PROBLEM DESCRIPTION: Your answer should be only the lines below from the one with "left eye: (714, 199)" to the one with "right knee: (541, 569)", repeated exactly, ends included.

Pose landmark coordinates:
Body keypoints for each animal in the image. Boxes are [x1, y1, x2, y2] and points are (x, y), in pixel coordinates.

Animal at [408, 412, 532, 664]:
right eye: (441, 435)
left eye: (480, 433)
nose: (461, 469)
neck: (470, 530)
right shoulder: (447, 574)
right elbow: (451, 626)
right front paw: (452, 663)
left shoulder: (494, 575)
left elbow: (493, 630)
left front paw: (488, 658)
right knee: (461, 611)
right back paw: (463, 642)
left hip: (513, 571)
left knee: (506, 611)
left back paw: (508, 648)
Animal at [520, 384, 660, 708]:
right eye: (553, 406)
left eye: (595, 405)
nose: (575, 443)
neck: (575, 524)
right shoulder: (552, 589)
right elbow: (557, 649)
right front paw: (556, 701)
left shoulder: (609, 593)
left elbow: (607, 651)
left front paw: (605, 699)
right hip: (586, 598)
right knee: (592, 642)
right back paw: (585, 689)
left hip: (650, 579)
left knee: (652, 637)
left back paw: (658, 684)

--

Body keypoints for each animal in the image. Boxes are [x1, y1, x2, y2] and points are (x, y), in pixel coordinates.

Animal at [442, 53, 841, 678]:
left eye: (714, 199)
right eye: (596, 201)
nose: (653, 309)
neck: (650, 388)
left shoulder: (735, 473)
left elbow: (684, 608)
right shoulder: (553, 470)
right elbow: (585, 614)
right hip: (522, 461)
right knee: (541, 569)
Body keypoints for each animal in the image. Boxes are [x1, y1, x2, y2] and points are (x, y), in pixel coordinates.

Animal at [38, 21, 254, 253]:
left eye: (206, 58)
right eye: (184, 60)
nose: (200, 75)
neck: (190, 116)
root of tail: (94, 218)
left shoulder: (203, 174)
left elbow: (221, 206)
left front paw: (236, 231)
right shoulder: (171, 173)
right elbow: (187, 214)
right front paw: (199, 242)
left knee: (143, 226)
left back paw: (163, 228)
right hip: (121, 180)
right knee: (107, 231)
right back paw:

==

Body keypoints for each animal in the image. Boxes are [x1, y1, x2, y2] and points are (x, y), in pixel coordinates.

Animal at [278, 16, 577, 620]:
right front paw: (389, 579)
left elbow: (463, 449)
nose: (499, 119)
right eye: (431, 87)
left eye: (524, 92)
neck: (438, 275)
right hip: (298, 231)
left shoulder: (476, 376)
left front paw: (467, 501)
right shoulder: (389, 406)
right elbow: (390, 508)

OUTPUT BELOW:
left eye: (714, 199)
right eye: (596, 201)
nose: (653, 309)
neck: (650, 388)
left shoulder: (735, 473)
left elbow: (684, 608)
right shoulder: (553, 470)
right elbow: (585, 614)
right hip: (522, 461)
right knee: (541, 569)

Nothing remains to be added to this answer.